Tuesday, January 06, 2015

Craig's Bookshelf: L. Frank Baum's Pseudonymous Books (Part Two)

The Twinkle Tales were written for younger readers
Unlike most of L. Frank Baum's pseudonymous works, the books by Laura Bancroft were written for a younger audience than the Oz books. Reilly & Britton simultaneously published the six "Twinkle Tales" in 1906: Bandit Jim Crow, Mr. Woodchuck, Prairie Town-Dog, Prince Mud-Turtle, Sugar-Loaf Mountain, and Twinkle's Enchantment. When Reilly & Lee reissued the books, they bore the following blurb on the back cover:

The Twinkle Tales
SIX VOLUMES

Interesting stories of the adventures of Twinkle and her chum, Chubbins, with Mr. Woodchuck, Bandit Jim Crow, Prince Mud-Turtle, The Prairie-Dogs and other curious characters.

While these are not fairy tales they have the imaginative and fantastic twists that always fascinate children from five to ten years old, whose greatest happiness is in the wonderful land of "make-believe."

The author has a vein of humor of the quaint kind that delights the little folk.

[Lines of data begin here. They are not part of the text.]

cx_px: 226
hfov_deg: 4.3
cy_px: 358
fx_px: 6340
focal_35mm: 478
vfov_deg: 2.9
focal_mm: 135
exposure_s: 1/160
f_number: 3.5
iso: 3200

Each book contains fifteen full pages in colors and a multi-color title page by the noted artist Maginel Wright Enright.
The Twinkle Tales in a single volume: Twinkle and Chubbins
The Twinkle Tales are quite small. Each volume measures just 6 15/16 x 5 1/8 inches and runs a little more than 60 pages. Enright's illustrations are simple yet charming. The flat perspective makes them more similar in style to drawings by W.W. Denslow than John R. Neill. (An interesting side note: Enright was the younger sister of Frank Lloyd Wright, the famous architect.)

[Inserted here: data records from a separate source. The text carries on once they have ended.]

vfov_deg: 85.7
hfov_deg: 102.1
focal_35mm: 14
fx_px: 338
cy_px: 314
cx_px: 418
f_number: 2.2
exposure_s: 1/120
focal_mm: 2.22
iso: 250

The Twinkle Tales are certainly the best written of Baum's pseudonymous stories, a fact he recognized himself. In a letter to Frank Reilly in 1915 Baum wrote, "I have always considered [them] among my best stories." In 1911 Reilly & Britton reprinted the Twinkle Tales in a single volume titled Twinkle and Chubbins.

The only book-length story by Laura Bancroft was Policeman Bluejay, which came out in 1907. The publisher reissued the book in 1911 with the new title of Babes in Birdland. It printed the story under this new title again in 1917, but this time credited Baum as the author.
The final printing of Babes in Birdland credited Baum as the author
Policeman Bluejay is a scarce and difficult title. A further challenge for collectors is finding the story in decent condition; all three printings were issued in paper-covered boards, which are prone to wear and rubbing at the corners.

2 comments:

ericshanower said...

Policeman Bluejay is not that scarce or difficult a title to find. It's in print from a couple print-on-demand sources. Also, nicer editions have been published by Scholars Facsimiles and Hungry Tiger Press, although those both seem to be out of print now, but can probably be found on the secondary market.

Anonymous said...

The Scholars Facsimiles versions were rather expensive even when they were in print; they seemed to have been produced for the academic library market.